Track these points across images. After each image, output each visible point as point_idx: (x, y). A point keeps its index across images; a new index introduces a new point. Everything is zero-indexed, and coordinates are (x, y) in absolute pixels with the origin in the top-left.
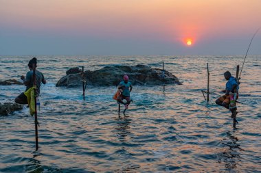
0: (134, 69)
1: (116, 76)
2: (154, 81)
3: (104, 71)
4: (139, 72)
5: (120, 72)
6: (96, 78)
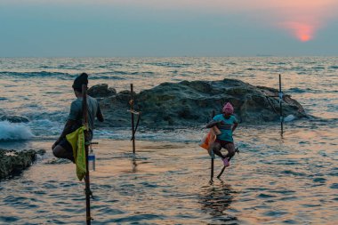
0: (217, 88)
1: (184, 101)
2: (259, 110)
3: (160, 91)
4: (229, 92)
5: (191, 93)
6: (146, 106)
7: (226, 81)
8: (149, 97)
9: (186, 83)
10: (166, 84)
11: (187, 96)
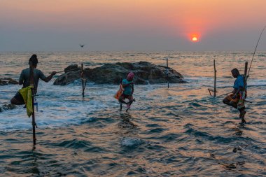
0: (136, 66)
1: (117, 73)
2: (159, 78)
4: (142, 69)
5: (121, 69)
6: (96, 76)
7: (141, 63)
8: (98, 71)
9: (119, 64)
10: (108, 64)
11: (119, 71)
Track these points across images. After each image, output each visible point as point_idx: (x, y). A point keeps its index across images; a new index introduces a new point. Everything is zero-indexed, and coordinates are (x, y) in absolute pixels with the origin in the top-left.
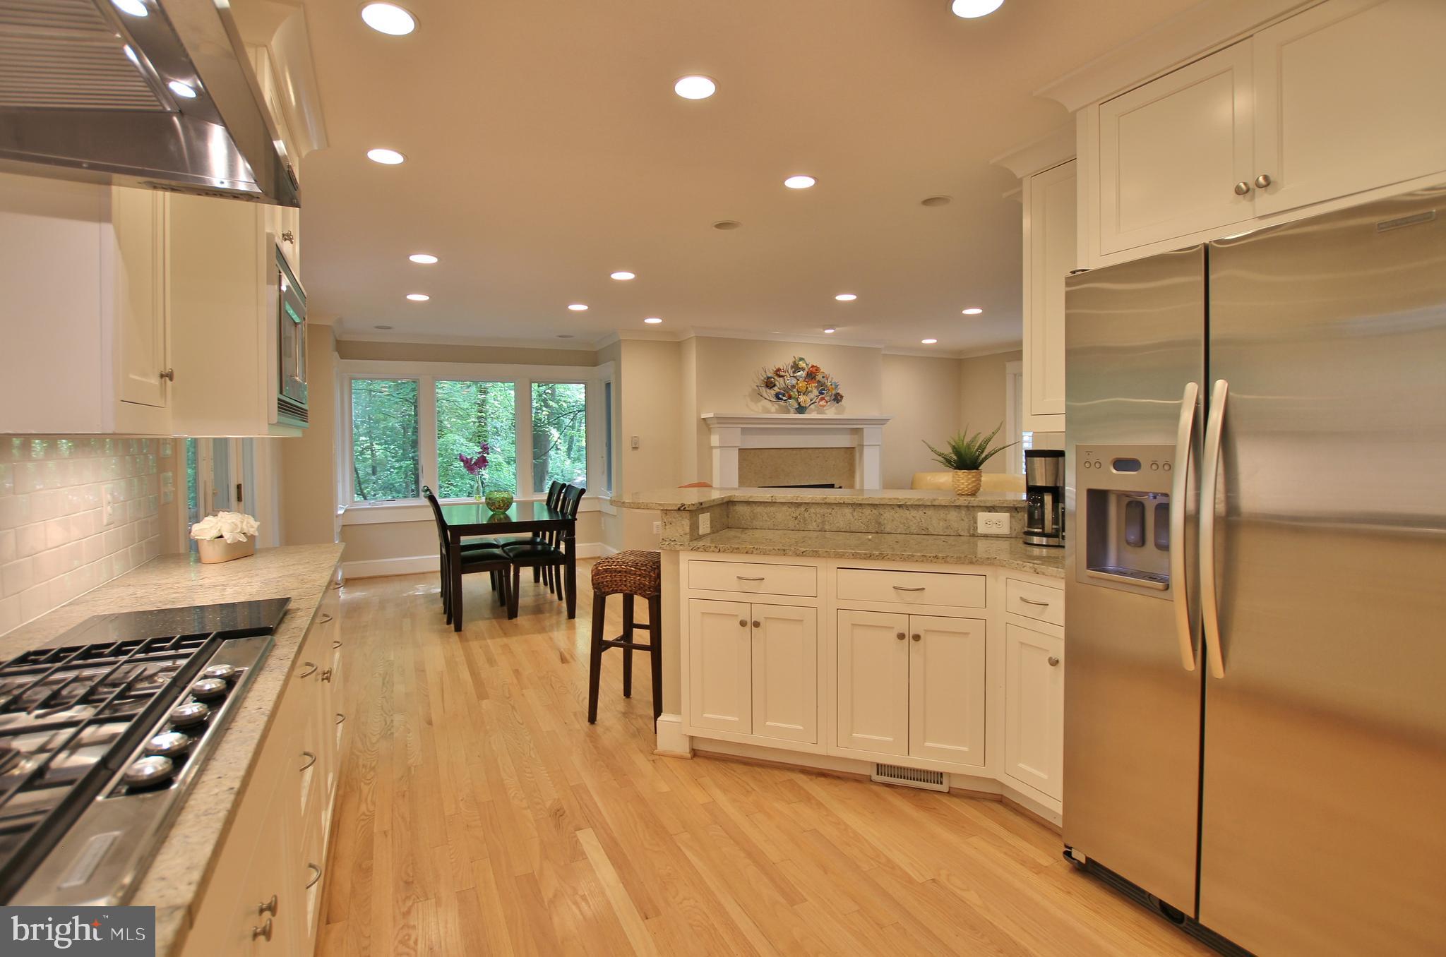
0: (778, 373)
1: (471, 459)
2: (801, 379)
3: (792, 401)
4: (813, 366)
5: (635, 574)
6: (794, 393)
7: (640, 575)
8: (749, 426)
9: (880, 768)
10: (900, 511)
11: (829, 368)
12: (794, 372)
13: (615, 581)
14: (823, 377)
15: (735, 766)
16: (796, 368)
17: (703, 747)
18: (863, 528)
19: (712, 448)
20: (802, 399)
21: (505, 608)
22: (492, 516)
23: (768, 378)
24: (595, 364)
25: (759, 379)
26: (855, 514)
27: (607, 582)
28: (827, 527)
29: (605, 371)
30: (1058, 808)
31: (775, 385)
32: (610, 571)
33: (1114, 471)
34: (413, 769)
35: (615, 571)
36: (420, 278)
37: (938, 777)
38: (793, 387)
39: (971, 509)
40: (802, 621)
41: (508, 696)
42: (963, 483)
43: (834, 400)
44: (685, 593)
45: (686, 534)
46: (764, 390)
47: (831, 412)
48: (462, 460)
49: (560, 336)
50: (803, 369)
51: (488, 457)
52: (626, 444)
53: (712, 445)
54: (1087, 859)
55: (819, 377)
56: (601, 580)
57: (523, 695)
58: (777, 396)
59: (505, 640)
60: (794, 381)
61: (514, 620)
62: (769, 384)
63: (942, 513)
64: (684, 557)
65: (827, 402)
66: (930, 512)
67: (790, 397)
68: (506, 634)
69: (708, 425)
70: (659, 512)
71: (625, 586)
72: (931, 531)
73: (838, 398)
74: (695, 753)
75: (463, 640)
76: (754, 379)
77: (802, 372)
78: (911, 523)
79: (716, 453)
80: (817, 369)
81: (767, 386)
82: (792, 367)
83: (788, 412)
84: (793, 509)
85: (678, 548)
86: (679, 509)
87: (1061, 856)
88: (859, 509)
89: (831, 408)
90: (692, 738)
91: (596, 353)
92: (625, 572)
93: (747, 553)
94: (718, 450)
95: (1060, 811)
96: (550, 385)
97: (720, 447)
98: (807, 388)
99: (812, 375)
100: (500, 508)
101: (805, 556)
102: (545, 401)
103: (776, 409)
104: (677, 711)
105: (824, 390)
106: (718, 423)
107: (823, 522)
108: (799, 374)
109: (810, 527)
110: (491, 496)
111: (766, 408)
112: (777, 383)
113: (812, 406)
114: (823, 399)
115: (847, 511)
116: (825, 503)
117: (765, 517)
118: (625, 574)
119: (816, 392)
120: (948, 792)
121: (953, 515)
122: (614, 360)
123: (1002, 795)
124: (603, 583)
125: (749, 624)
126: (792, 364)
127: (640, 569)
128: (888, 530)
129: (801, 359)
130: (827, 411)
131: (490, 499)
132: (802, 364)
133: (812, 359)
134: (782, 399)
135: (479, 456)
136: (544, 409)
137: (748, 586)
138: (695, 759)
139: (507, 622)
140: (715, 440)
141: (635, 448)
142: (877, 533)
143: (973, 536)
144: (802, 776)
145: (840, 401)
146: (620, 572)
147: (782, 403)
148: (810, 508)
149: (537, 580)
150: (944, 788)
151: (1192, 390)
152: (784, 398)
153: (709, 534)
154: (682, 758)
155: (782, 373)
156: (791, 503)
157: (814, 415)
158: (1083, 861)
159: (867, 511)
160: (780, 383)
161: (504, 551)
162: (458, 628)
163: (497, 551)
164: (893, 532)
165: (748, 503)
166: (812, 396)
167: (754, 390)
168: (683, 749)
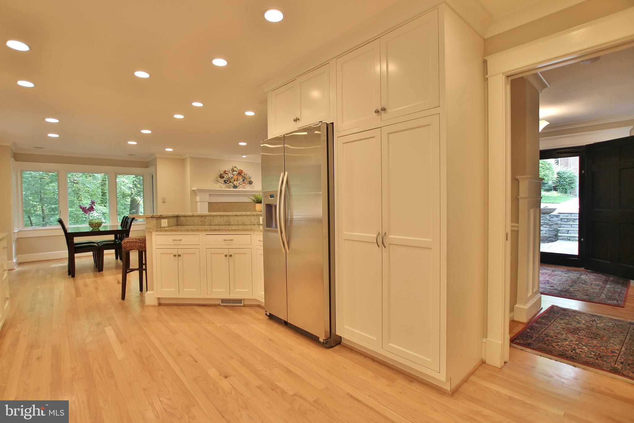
0: (225, 172)
1: (86, 207)
2: (235, 175)
3: (231, 184)
4: (240, 170)
5: (139, 242)
6: (232, 180)
7: (140, 243)
8: (212, 193)
9: (223, 301)
10: (236, 217)
11: (246, 171)
12: (232, 172)
13: (131, 245)
14: (244, 174)
15: (173, 306)
16: (233, 170)
17: (163, 302)
18: (224, 224)
19: (197, 202)
20: (235, 183)
21: (98, 269)
22: (92, 230)
23: (221, 174)
24: (147, 167)
25: (217, 174)
26: (221, 219)
27: (128, 246)
28: (212, 224)
29: (151, 170)
30: (263, 301)
31: (224, 177)
32: (129, 242)
33: (270, 198)
34: (41, 319)
35: (131, 242)
36: (53, 128)
37: (240, 301)
38: (232, 178)
39: (258, 216)
40: (195, 253)
41: (90, 295)
42: (258, 208)
43: (249, 183)
44: (154, 247)
45: (155, 226)
46: (219, 179)
47: (248, 188)
48: (81, 208)
49: (129, 155)
50: (236, 171)
51: (94, 207)
52: (160, 200)
53: (197, 201)
54: (270, 314)
55: (243, 174)
56: (125, 246)
57: (97, 294)
58: (225, 181)
59: (95, 279)
60: (232, 176)
61: (101, 272)
62: (221, 177)
63: (249, 218)
64: (154, 234)
65: (246, 184)
66: (245, 217)
67: (230, 182)
68: (96, 277)
69: (195, 193)
70: (145, 219)
71: (135, 247)
72: (246, 224)
73: (251, 183)
74: (160, 304)
75: (74, 280)
76: (216, 174)
77: (235, 172)
78: (239, 221)
79: (199, 204)
80: (242, 171)
81: (220, 177)
82: (232, 170)
83: (230, 188)
84: (200, 218)
85: (151, 231)
86: (151, 217)
87: (265, 315)
88: (222, 217)
89: (248, 186)
90: (159, 299)
91: (148, 162)
92: (135, 242)
93: (175, 231)
94: (199, 203)
95: (264, 301)
96: (138, 177)
97: (200, 201)
98: (237, 178)
99: (240, 173)
100: (96, 226)
101: (194, 231)
102: (135, 185)
103: (225, 187)
104: (153, 290)
105: (245, 179)
106: (199, 192)
107: (211, 222)
108: (234, 173)
109: (206, 224)
110: (91, 222)
111: (221, 186)
112: (225, 176)
113: (240, 186)
114: (245, 183)
115: (219, 218)
116: (211, 216)
117: (191, 221)
118: (135, 243)
119: (241, 180)
120: (244, 306)
121: (252, 218)
122: (154, 165)
123: (259, 305)
124: (126, 247)
125: (177, 256)
126: (231, 169)
127: (140, 241)
128: (232, 224)
129: (235, 167)
130: (246, 188)
131: (91, 223)
132: (235, 169)
133: (240, 167)
134: (227, 183)
135: (90, 206)
136: (135, 188)
137: (176, 243)
138: (160, 306)
139: (98, 273)
140: (198, 199)
141: (164, 202)
142: (229, 225)
143: (259, 225)
144: (197, 307)
145: (252, 184)
146: (133, 242)
147: (227, 184)
148: (206, 217)
149: (117, 258)
150: (242, 304)
151: (282, 174)
152: (228, 182)
153: (167, 227)
154: (155, 306)
155: (226, 173)
156: (200, 216)
157: (241, 189)
158: (269, 315)
159: (225, 218)
160: (226, 177)
161: (98, 245)
162: (73, 276)
163: (96, 244)
164: (234, 224)
165: (184, 216)
166: (239, 181)
167: (215, 179)
168: (156, 303)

┄┄┄┄┄┄┄┄┄┄

Only these lines belong in the answer: the first line of the listing above through the line holding "7: (640, 575)", printed exactly and without pictures.

Track these points across images. After each image, output each visible point as point_idx: (x, y). A point keeps its index across images; a new index introduces a new point. Everything is zero-indexed, and coordinates are (x, y) in absolute pixels with the origin in the top-left.
0: (134, 69)
1: (116, 76)
2: (154, 81)
3: (104, 71)
4: (139, 72)
5: (120, 72)
6: (96, 78)
0: (217, 88)
1: (184, 101)
2: (259, 110)
3: (160, 91)
4: (229, 92)
5: (191, 93)
6: (146, 106)
7: (226, 81)
8: (149, 97)
9: (186, 83)
10: (166, 84)
11: (187, 96)
0: (136, 66)
1: (117, 73)
2: (159, 78)
4: (142, 69)
5: (121, 69)
6: (96, 76)
7: (141, 63)
8: (98, 71)
9: (119, 64)
10: (108, 64)
11: (119, 71)
Track these points across images. After each image, output each visible point as point_idx: (x, y). A point keeps its index across images; a new index introduces a new point. Everything is zero-indexed, and coordinates are (x, y) in absolute pixels with the origin in the top-left.
0: (778, 373)
1: (471, 459)
2: (801, 379)
3: (792, 401)
4: (813, 366)
5: (635, 574)
6: (794, 393)
7: (640, 575)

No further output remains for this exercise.